By then, of course, Mr. Jonathan had obtained the presidency in his own name, and, I think, explained to the Dame the true meaning of his “Transformation Agenda:” life on the executive jet with the keys to the Central Bank in your hands.
Also, in that mid-2011, Mrs. Farida Waziri, a confidante of some of Nigeria’s most corrupt persons, had been given control of the EFCC and had started to dismantle its records, disperse its personnel, and unhinge its credibility.
Among her unsung victims, as the EFCC descended into infamy, was one Osita Nwajah who, as EFCC spokesman in 2006, had made the announcement in the international press concerning Mrs. Jonathan’s $13.5 million albatross.
But things don’t always go according to the best Nollywood dreams, and Mrs. Jonathan disappeared from public view in August 2012. Reports of her hospitalization abroad were either ignored by the government headed by her husband, or denied.
One of the most important denials was by Mrs. Jonathan herself. Returning to the country in October 2012 following several mysterious weeks abroad, she denied ever being sick. She did not even know the hospital about which she was linked in sickness, she swore.
Patience’s pretence lasted about four months. In February 2013, at an Aso Rock Thanksgiving service in which she was reported to have wept publicly, she confessed how she had actually been so sick in September and October of 2012 she had endured eight or nine surgeries in one month. “It was God himself in His infinite mercy that said I will return to Nigeria,” she said, swearing to work for the under-privileged from then on. “God woke me up after seven days.”
That was five months ago, during which time she appears to have found no time for the under-privileged. Instead, in the crisis in Rivers, her home state, she has helped push the country to the brink.
The pattern here suggests that Mrs. Jonathan thinks of herself as Mrs. President. Either that or somebody has been too scared to explain the facts of life to her.
Either way, Mrs. Jonathan has made it her business, her style and her focus to engineer crises wherever she goes, to expend authority she does not have, to squander public resources to which she lacks official access, and to drag the presidency into shark-infested political waters.
If you want proof Mrs. Jonathan thinks she is Mrs. President or owns one half of the presidency, read last week’s imperious public statement she made on her involvement in the Rivers State crisis.
“This office wishes to call on all feuding parties in Rivers State…It is our position…We subscribe to the fact that…”
This office? Our position? We?
If you cannot locate in the Nigerian constitution the office to which she alludes, or cannot identify the political person on behalf of which she uses those pronouns, it should be easy to appreciate the difficulties that face the Nigerian state.

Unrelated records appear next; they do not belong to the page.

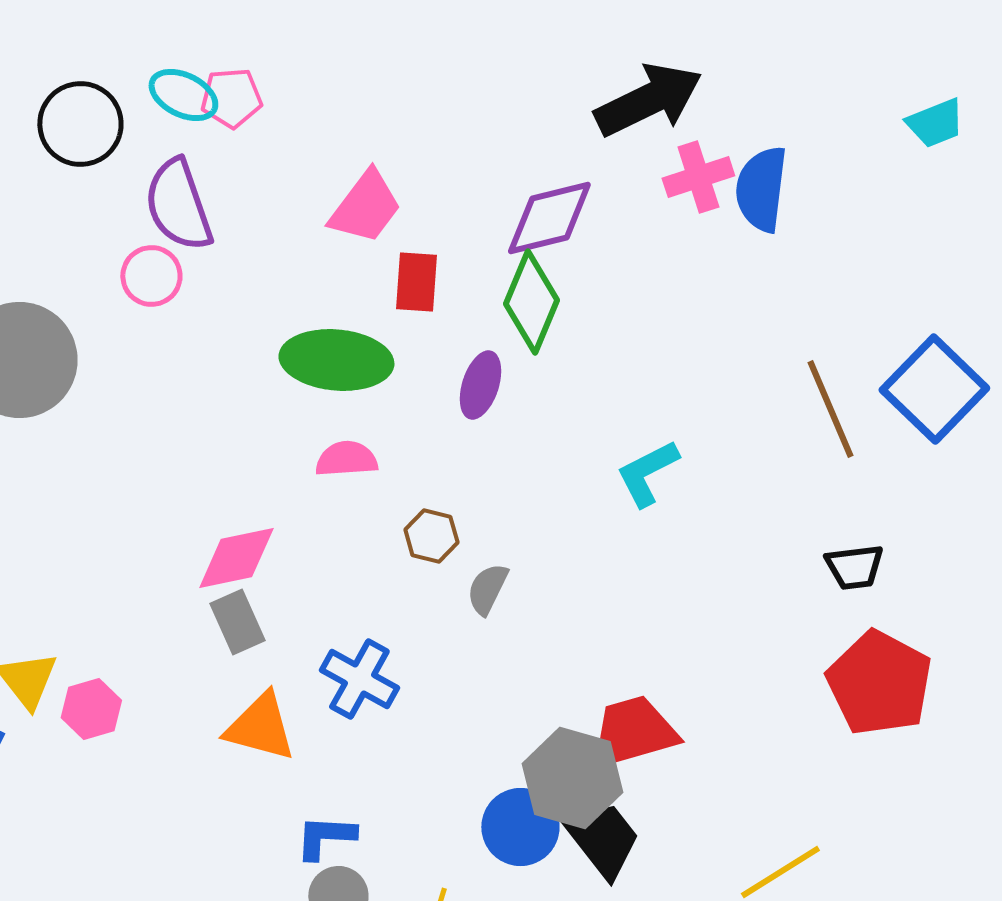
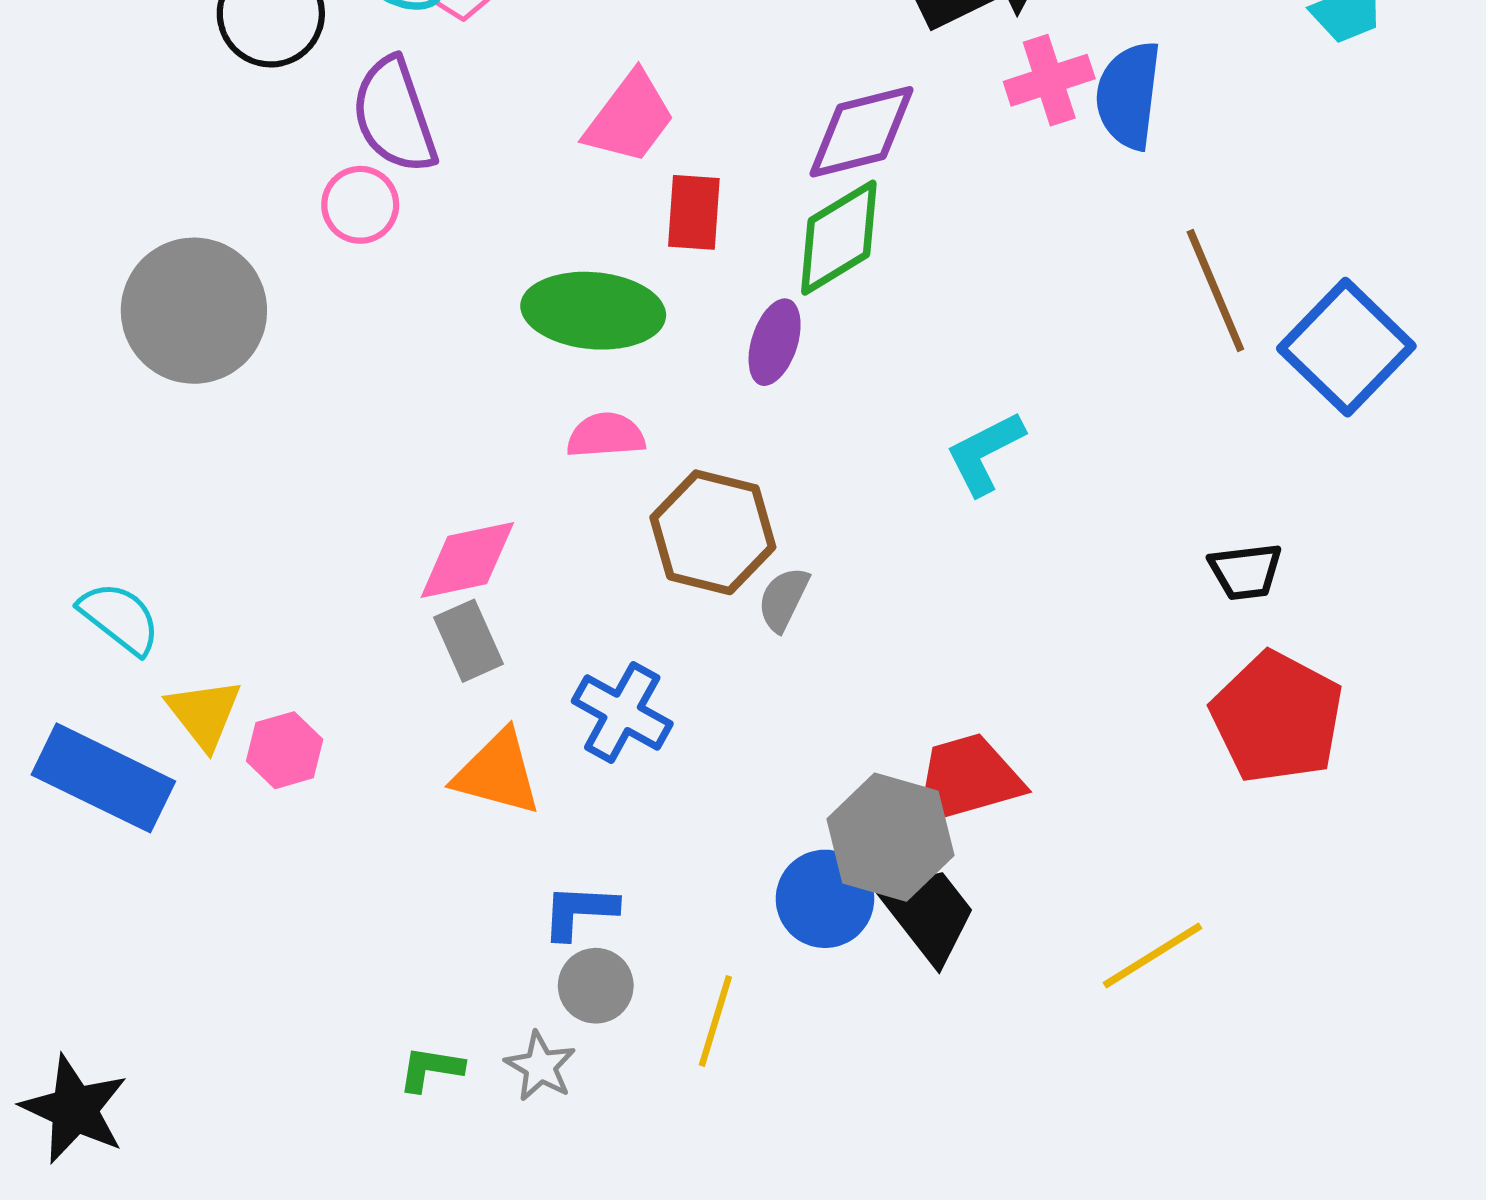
green diamond: (531, 302) -> (839, 238), turned 36
brown line: (830, 409) -> (1215, 290), moved
brown hexagon: (431, 536) -> (713, 532), size x1.8

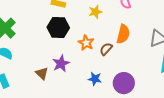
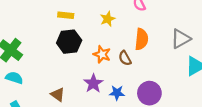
brown semicircle: (106, 49) -> (125, 58), turned -64
purple star: (61, 64) -> (93, 83), moved

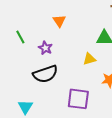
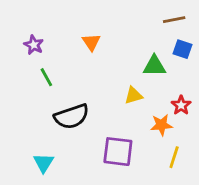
green line: (20, 37) -> (46, 77), moved
purple star: (45, 48) -> (34, 45), moved

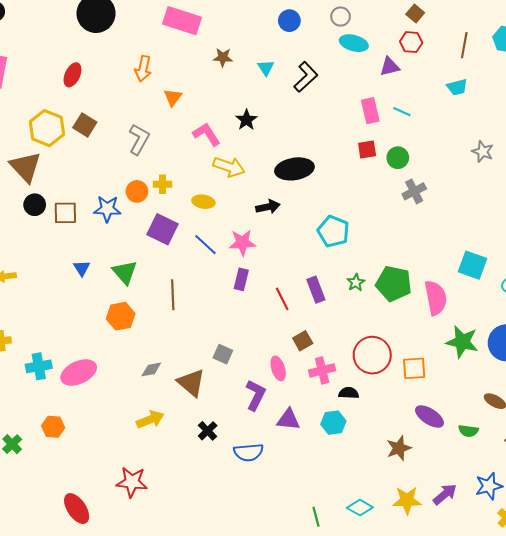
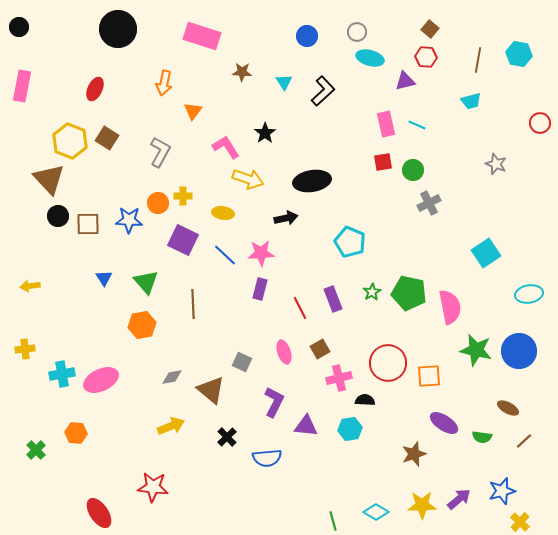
cyan square: (472, 265) -> (486, 253), moved, turned 36
pink ellipse: (278, 368) -> (284, 352), moved

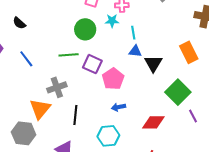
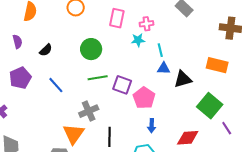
black semicircle: (19, 23) -> (46, 50), turned -80
green circle: (85, 29) -> (91, 49), moved
orange rectangle: (189, 52) -> (217, 65), turned -45
black triangle: (153, 63) -> (183, 79), turned 48
blue arrow: (118, 107) -> (152, 126), turned -72

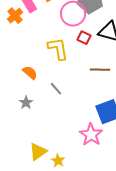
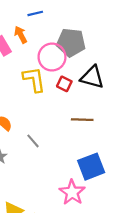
yellow L-shape: (58, 49) -> (34, 79), moved

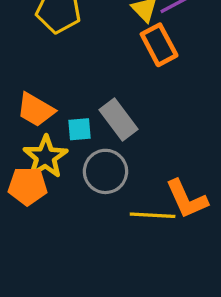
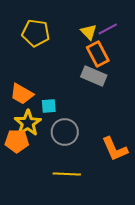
gray rectangle: (118, 119) -> (94, 76), moved, turned -30
yellow line: (153, 215) -> (67, 174), moved

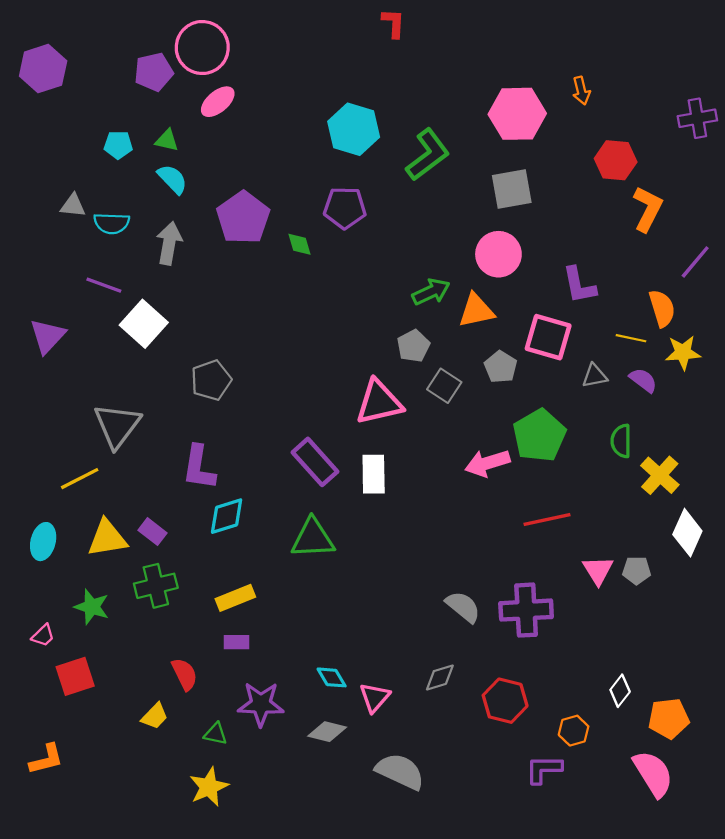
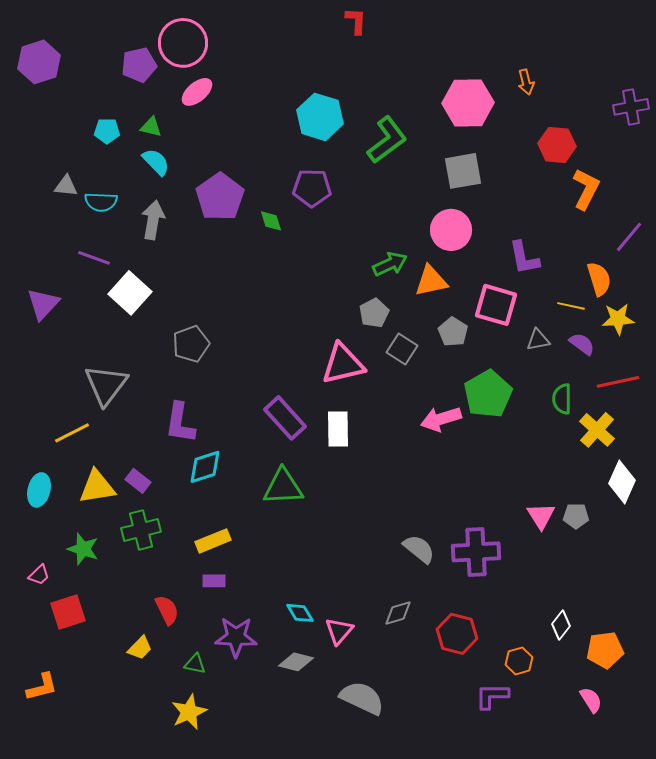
red line: (547, 519) -> (618, 382), moved
pink semicircle: (653, 774) -> (591, 700), size x0.6

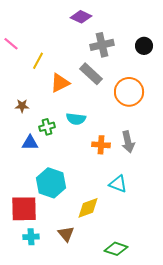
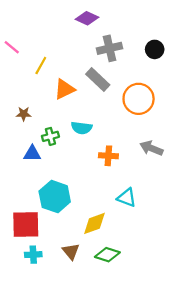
gray arrow: (128, 142) -> (151, 148), moved, turned 125
green diamond: (116, 249) -> (107, 255), moved

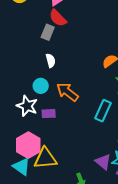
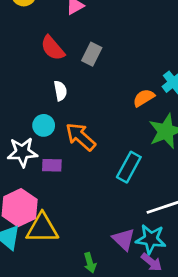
red semicircle: (58, 18) -> (53, 48), moved
gray rectangle: (48, 32) -> (92, 54), moved
white star: (27, 106) -> (22, 152), turned -30

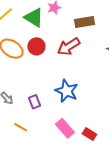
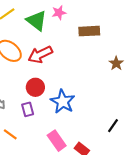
red circle: (36, 46) -> (35, 87), moved
red arrow: (69, 47) -> (40, 55), moved

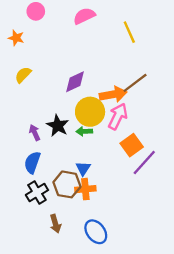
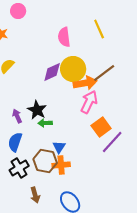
pink semicircle: (84, 16) -> (64, 37), moved, turned -72
yellow circle: (90, 112) -> (73, 69), moved
green arrow: (84, 131) -> (45, 123), moved

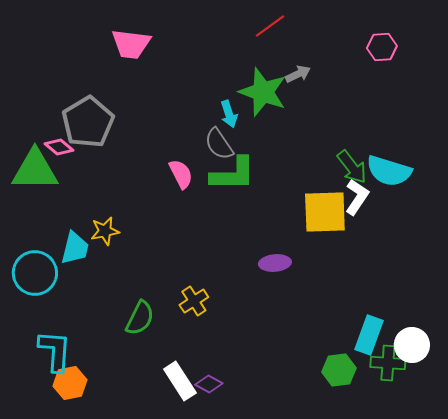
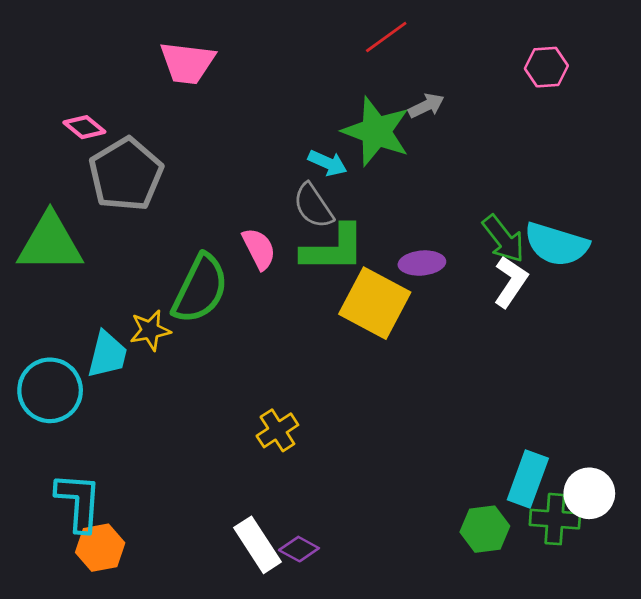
cyan arrow: (229, 114) -> (328, 163), turned -48
pink diamond: (59, 147) -> (84, 127), moved
yellow square: (325, 212) -> (375, 303), moved, turned 30
purple ellipse: (275, 263) -> (422, 263), moved
green semicircle: (140, 318) -> (200, 289), moved, size x1.4

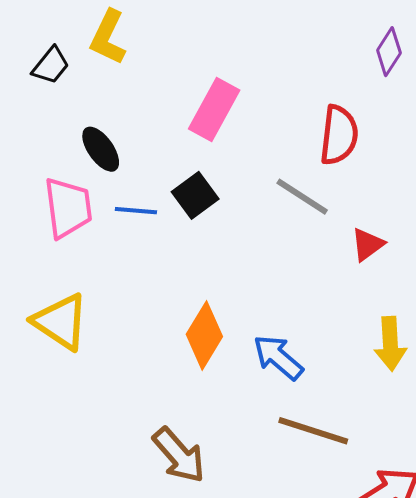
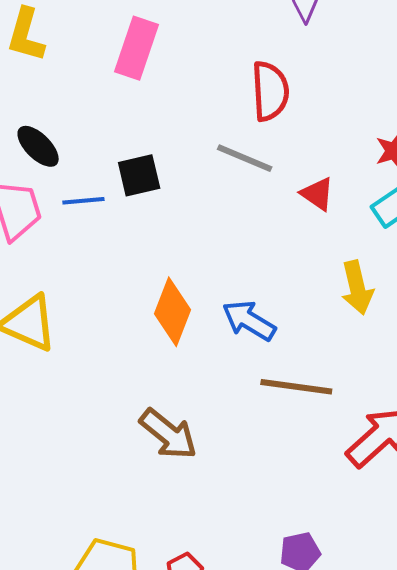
pink rectangle: (214, 110) -> (136, 48), moved
black square: (195, 195) -> (139, 175), turned 33
red triangle: (368, 244) -> (317, 194), turned -39

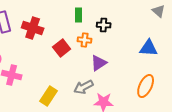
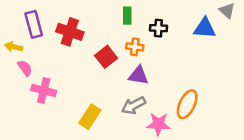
blue triangle: (149, 48) -> (205, 28), moved
purple triangle: (99, 63) -> (138, 76), moved, turned 42
orange ellipse: (146, 86) -> (187, 104), moved

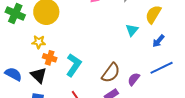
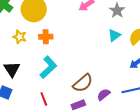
cyan triangle: (132, 30) -> (114, 35), moved
orange cross: (50, 58) -> (46, 37), moved, turned -32

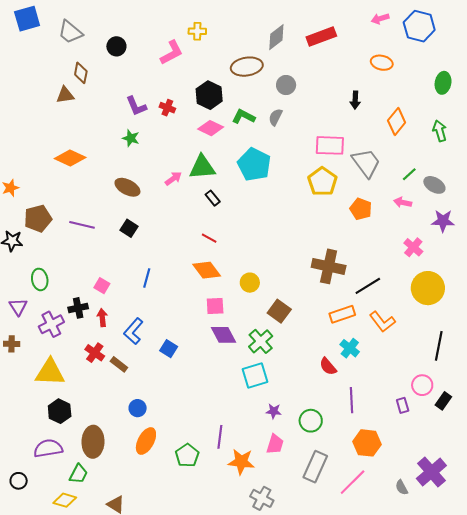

This is why Mrs. Jonathan has become Nigeria’s most dangerous woman. She diminishes and imperils the presidency as an institution. Her range of vision stops at power as a tool for massaging her considerable ego, or ice-cream for her appetite. As economies and communities she has halted in mid-step for hours have found out, power for her is a game.
Sadly, in this subversive role, it is President Jonathan that has empowered his wife. While other leaders support their First Lady’s initiatives to provide hope and sustenance to the poor, or opportunities to the talented, his own political ambitions have blinded him to the alchemy he has brewed.
In case it is unclear, the Jonathans have accomplished two things. The first is that they arrived with a lot of baggage to which they are drawing renewed attention. The other is that under their dual presidency, this Dam-ocracy, noon may yet be darker than the night.
The lesson Mrs. Jonathan teaches Nigerians is the need for perpetual vigilance in order to protect the little we do have.